Republican presidential front-runner Donald Trump said that if elected president he might halt purchases of oil from Saudi Arabia and other Arab allies unless they commit ground troops to the fight against the Islamic State.
From David E. Sanger and Maggie Haberman writing in the New York Times:
“If Saudi Arabia was without the cloak of American protection,” Mr. Trump said during a 100-minute interview on foreign policy, spread over two phone calls on Friday, “I don’t think it would be around.”
He also said he would be open to allowing Japan and South Korea to build their own nuclear arsenals rather than depend on the American nuclear umbrella for their protection against North Korea and China. If the United States “keeps on its path, its current path of weakness, they’re going to want to have that anyway, with or without me discussing it,” Mr. Trump said.

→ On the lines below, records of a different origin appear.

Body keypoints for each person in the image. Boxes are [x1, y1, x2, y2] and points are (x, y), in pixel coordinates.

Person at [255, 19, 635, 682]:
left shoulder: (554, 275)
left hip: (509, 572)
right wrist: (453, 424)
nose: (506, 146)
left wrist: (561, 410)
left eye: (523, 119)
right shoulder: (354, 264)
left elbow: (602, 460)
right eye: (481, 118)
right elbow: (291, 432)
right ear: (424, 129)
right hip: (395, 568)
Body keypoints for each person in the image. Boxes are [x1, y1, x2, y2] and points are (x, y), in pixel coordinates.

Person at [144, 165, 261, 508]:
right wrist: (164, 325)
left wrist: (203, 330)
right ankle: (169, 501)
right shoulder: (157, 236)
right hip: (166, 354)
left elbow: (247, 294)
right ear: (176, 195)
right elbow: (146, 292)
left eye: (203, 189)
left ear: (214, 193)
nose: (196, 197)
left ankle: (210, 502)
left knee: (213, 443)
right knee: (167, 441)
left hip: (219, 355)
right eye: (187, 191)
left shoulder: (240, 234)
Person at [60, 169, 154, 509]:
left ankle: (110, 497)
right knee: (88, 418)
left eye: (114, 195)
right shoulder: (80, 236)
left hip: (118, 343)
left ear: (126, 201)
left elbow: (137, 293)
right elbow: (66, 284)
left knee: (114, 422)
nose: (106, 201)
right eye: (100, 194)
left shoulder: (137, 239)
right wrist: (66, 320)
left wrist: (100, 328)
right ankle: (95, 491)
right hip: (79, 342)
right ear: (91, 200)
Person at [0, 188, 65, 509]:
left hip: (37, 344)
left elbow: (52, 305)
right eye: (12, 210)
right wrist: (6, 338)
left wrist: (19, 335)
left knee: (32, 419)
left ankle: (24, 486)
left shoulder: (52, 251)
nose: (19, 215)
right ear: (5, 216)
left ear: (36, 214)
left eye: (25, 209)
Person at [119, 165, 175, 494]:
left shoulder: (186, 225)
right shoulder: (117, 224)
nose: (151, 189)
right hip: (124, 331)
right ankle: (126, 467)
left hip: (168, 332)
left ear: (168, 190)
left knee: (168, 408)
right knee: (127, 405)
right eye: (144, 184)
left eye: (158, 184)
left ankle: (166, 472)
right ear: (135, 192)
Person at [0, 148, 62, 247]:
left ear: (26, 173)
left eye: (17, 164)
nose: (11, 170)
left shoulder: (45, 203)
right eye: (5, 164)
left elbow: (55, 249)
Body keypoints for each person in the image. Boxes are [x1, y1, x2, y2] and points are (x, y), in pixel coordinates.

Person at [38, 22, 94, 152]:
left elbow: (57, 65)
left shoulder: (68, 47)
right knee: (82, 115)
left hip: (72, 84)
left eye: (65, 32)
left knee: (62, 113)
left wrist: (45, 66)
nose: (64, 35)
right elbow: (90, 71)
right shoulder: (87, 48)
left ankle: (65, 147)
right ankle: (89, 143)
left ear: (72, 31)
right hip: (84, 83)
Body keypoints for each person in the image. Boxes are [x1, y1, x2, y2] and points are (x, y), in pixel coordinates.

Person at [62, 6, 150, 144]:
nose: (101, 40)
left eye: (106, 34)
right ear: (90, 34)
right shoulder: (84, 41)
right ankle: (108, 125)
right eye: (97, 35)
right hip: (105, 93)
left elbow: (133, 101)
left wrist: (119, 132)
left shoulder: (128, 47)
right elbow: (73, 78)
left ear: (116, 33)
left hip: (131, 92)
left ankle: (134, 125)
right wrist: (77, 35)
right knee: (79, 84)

And he said he would be willing to withdraw United States forces from both Japan and South Korea if they did not substantially increase their contributions to the costs of housing and feeding those troops. “Not happily, but the answer is yes,” he said.
Mr. Trump also said he would seek to renegotiate many fundamental treaties with American allies, possibly including a 56-year-old security pact with Japan, which he described as one-sided.

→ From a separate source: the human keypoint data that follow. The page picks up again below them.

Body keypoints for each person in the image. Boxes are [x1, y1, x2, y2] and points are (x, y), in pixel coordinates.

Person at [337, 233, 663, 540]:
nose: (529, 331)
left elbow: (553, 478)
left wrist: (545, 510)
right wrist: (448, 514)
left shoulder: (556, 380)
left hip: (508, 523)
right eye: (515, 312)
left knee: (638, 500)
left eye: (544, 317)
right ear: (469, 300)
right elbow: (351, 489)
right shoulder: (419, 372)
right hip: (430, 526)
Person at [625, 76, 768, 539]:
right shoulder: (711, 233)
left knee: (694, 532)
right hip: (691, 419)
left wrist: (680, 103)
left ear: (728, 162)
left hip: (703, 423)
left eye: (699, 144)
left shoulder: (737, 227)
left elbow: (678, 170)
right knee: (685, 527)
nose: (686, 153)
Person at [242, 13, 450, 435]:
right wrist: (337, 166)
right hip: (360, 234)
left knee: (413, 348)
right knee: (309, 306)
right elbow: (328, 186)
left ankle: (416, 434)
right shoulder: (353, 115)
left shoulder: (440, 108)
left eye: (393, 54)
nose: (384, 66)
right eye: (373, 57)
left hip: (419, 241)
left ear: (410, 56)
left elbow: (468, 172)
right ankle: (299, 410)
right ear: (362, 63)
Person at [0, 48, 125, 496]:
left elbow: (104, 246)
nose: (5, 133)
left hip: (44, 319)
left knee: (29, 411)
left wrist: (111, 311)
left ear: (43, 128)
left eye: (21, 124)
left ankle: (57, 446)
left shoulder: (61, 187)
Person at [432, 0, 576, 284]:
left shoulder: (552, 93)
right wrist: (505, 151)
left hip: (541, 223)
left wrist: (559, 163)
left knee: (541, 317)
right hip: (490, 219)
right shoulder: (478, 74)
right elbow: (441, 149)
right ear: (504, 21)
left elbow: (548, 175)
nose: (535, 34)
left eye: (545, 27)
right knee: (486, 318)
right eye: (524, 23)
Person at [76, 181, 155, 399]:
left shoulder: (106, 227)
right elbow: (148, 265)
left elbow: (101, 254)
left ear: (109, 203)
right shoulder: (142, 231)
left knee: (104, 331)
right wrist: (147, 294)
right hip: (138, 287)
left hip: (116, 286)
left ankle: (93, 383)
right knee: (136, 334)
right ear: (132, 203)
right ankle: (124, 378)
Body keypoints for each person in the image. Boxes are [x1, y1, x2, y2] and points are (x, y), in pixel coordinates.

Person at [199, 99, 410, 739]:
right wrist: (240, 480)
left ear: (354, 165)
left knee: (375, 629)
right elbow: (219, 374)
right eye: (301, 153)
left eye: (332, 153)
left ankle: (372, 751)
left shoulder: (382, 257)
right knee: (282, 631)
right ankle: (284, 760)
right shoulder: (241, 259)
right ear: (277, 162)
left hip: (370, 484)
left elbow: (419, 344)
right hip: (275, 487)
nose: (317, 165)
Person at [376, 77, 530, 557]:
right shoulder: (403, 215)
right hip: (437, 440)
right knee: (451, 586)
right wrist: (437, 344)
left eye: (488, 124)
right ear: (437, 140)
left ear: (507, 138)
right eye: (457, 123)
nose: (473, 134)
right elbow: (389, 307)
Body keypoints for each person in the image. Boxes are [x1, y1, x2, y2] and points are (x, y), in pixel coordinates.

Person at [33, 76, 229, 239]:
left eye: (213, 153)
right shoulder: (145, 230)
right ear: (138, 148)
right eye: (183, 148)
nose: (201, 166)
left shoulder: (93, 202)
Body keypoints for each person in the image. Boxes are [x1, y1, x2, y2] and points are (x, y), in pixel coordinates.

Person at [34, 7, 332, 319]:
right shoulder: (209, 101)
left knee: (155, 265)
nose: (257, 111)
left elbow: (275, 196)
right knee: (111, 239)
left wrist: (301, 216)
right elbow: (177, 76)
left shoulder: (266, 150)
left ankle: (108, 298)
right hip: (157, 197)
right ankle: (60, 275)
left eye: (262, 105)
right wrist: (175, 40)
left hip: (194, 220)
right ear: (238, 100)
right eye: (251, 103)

In Mr. Trump’s worldview, the United States has become a diluted power, and the main mechanism by which he would re-establish its central role in the world is economic bargaining. He approached almost every current international conflict through the prism of a negotiation, even when he was imprecise about the strategic goals he sought. He again faulted the Obama administration’s handling of the negotiations with Iran last year — “It would have been so much better if they had walked away a few times,” he said — but offered only one new idea about how he would change its content: Ban Iran’s trade with North Korea.